There is no doubt. Despite the basic concept of these batteries remaining the same over the decades, the quality, design and construction of batteries has changed dramatically.
Long ago, I remember dodging splatters of Sulfuric Acid while draining electrolyte from car and truck batteries. That was just before smashing the thick plastic walls of the bulky battery boxes, and melting the crudely designed lead plates inside into DIY fishing sinkers. (All while staying upwind to avoid the lead dioxide fumes! Something that in hindsight, was potentially quite dangerous and certainly not advisable for health reasons!)
These days, the plastic boxes of a lead acid batteries are far more lightweight and compact, yet still very strong. The electrode plates inside, rather than being crudely cut plates, are formed of mesh containing a smoothed on paste of Lead or Lead Dioxide to form either the positive or negative electrode. The plates are separated and insulated by a stiff and neatly folded non-conducting permeable layer.
Other lead acid battery types that are available are variations on this basic lead acid battery design.
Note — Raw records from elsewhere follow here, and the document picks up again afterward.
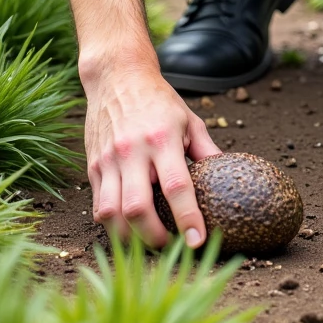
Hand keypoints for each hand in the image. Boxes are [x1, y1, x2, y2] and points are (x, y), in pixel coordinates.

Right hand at [83, 60, 220, 246]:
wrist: (117, 76)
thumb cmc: (158, 99)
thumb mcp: (189, 118)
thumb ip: (207, 150)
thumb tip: (229, 176)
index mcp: (162, 138)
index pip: (176, 186)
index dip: (188, 217)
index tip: (197, 241)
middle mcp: (132, 151)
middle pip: (137, 208)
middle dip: (154, 237)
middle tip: (169, 245)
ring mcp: (109, 160)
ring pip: (111, 213)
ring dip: (129, 238)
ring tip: (146, 242)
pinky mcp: (93, 166)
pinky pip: (98, 206)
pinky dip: (112, 224)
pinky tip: (127, 228)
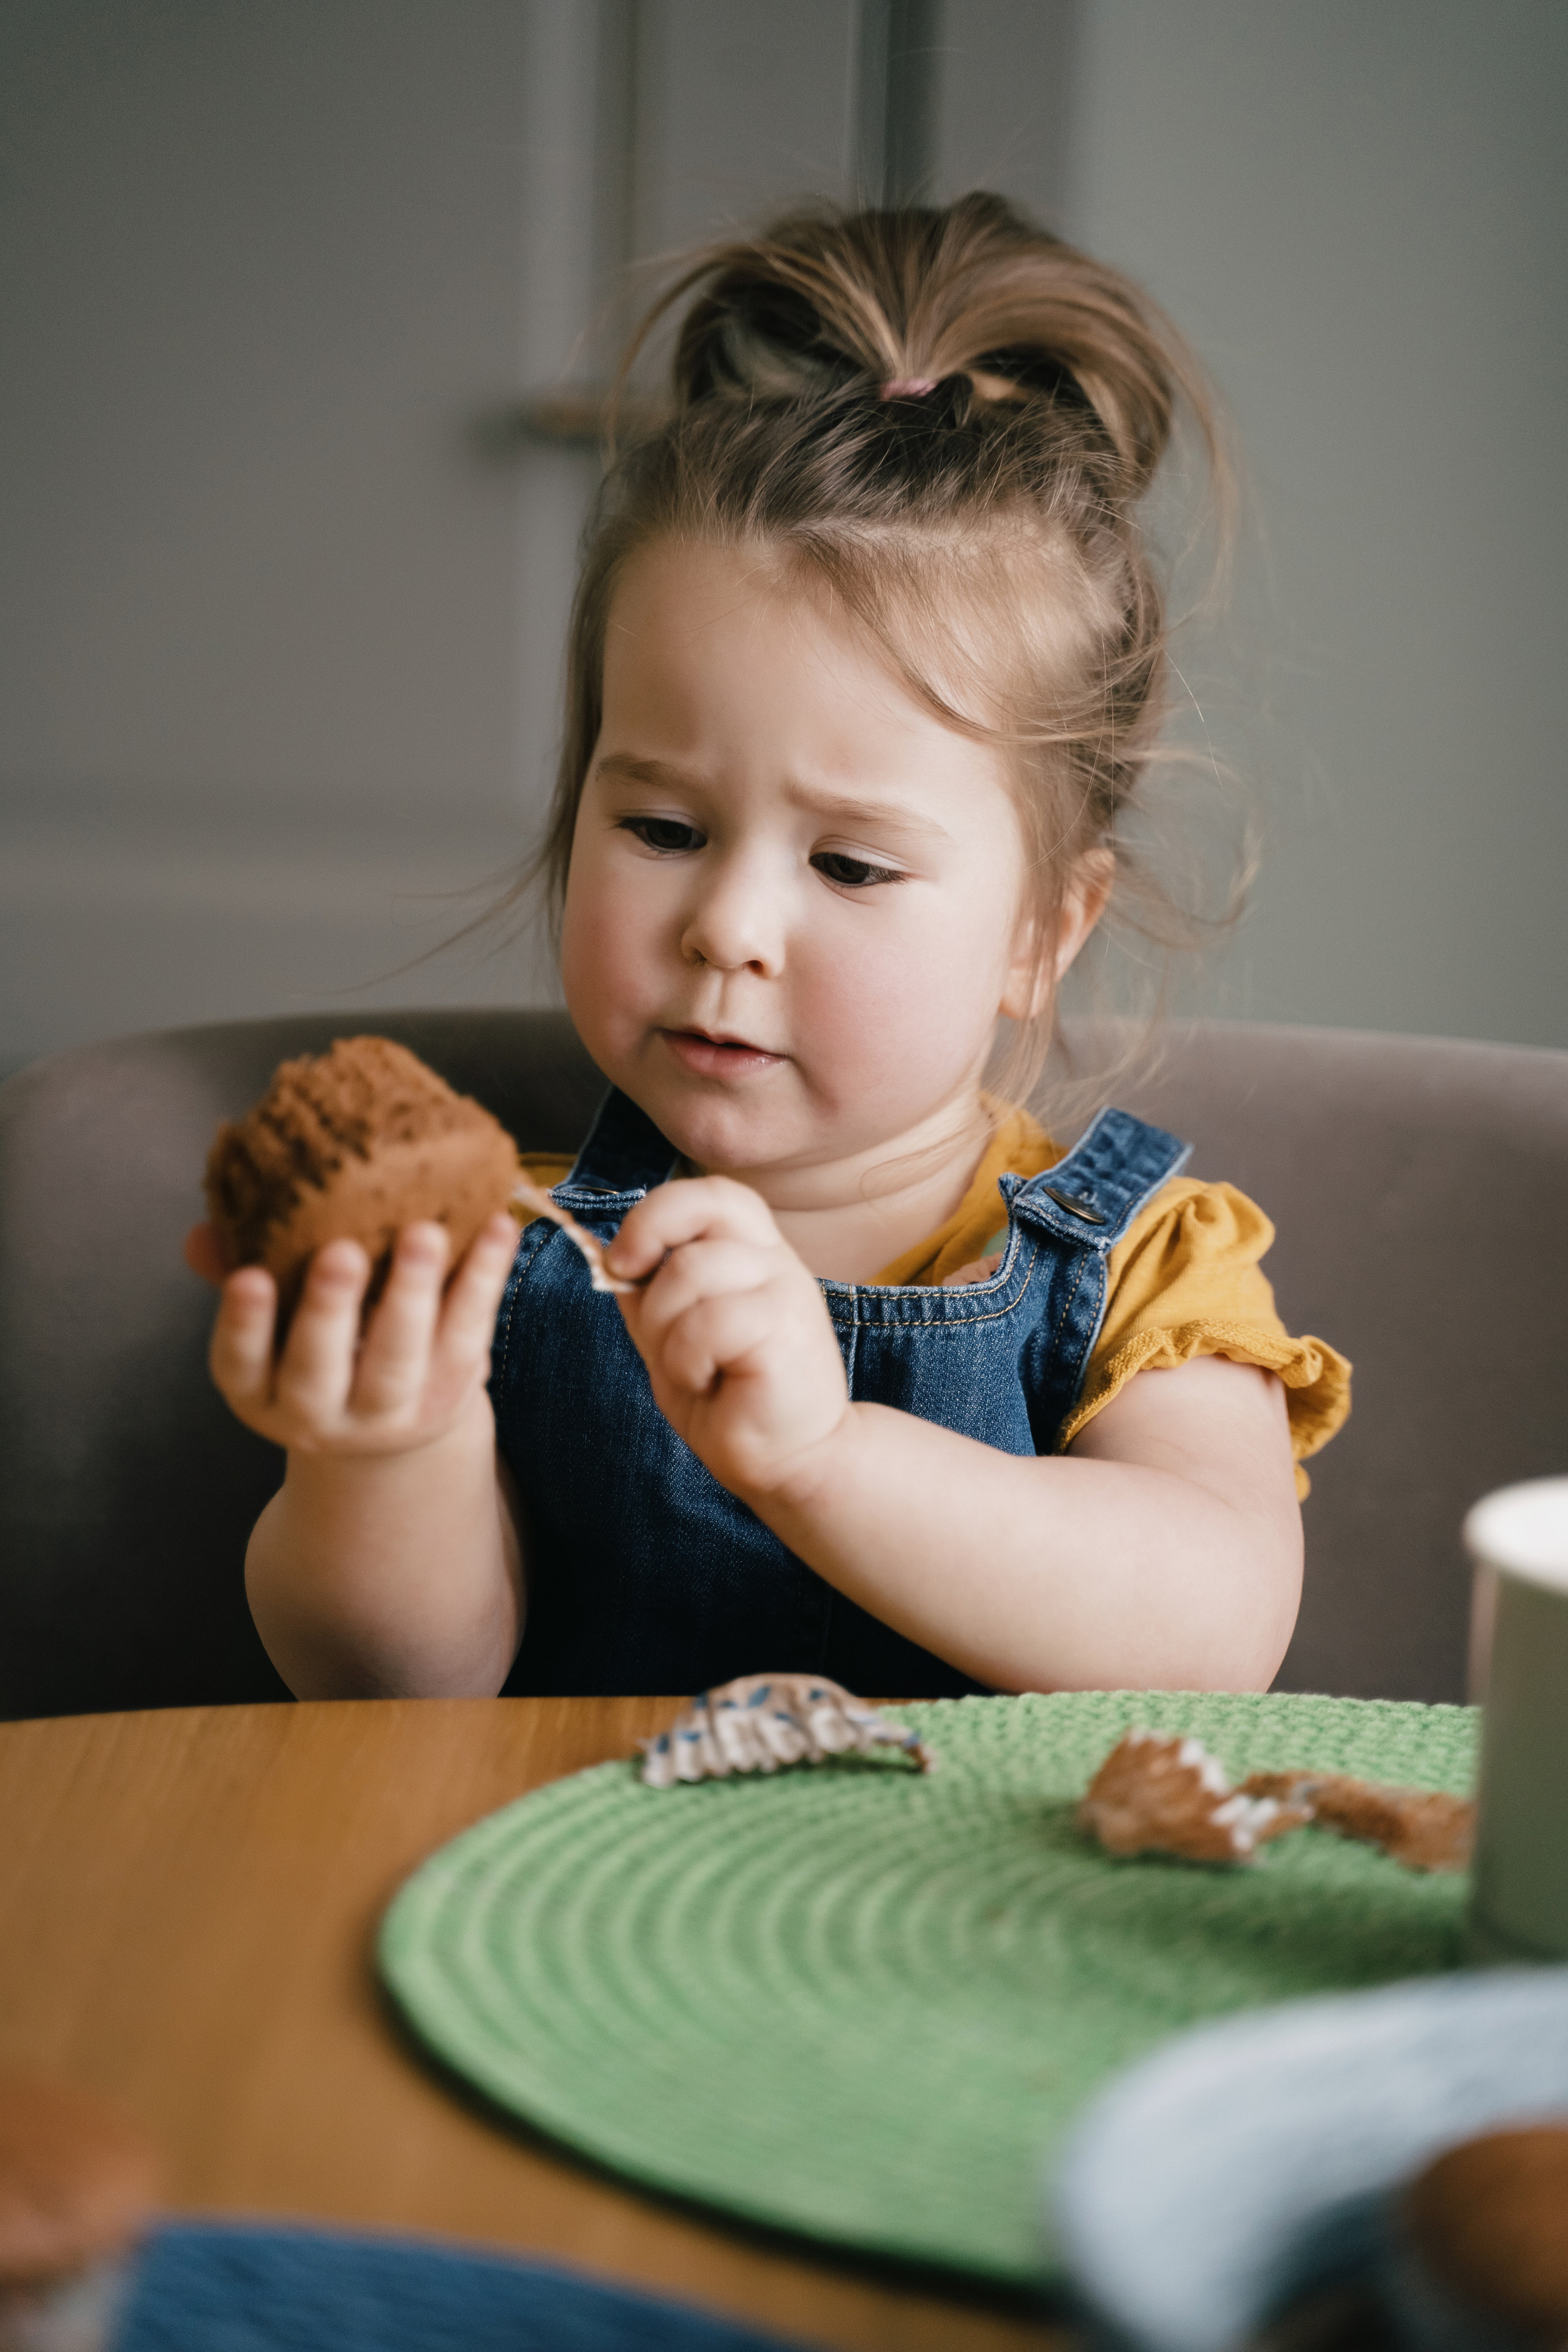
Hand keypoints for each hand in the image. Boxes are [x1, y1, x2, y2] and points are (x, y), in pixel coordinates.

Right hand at [190, 1214, 518, 1458]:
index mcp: (262, 1391)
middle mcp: (319, 1415)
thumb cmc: (317, 1344)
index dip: (244, 1324)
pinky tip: (497, 1227)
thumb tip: (204, 1235)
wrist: (389, 1416)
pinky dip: (483, 1279)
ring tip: (426, 1233)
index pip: (242, 1363)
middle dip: (331, 1310)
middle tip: (342, 1251)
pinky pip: (469, 1335)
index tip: (248, 1277)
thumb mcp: (274, 1323)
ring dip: (413, 1295)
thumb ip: (244, 1275)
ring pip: (399, 1362)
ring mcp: (388, 1413)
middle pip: (321, 1370)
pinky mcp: (450, 1394)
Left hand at [606, 1178, 850, 1502]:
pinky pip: (708, 1322)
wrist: (790, 1463)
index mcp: (754, 1253)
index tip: (623, 1261)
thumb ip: (649, 1291)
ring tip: (692, 1370)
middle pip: (697, 1215)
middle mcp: (776, 1261)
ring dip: (668, 1331)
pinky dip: (688, 1360)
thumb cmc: (730, 1399)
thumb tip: (604, 1252)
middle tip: (656, 1333)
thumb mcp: (673, 1335)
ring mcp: (788, 1290)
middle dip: (652, 1279)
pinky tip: (711, 1385)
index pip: (712, 1193)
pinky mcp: (788, 1329)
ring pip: (693, 1270)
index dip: (657, 1213)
Deep cycling lead acid batteries have thicker plates and are used in applications where the charge is gradually and repetitively drawn down by a (relatively) large amount over time, before being re-charged again. An action that usually quickly destroys normal car batteries. Due to their characteristics, deep cycle type batteries are commonly found in solar and other renewable energy storage applications. Sealed, or “maintenance free” (ie: maintenance impossible) lead acid batteries have further variations on the theme and are used in lawnmowers, motorbikes, etc. Other specialty and industrial lead acid battery types are also important in domestic and commercial applications.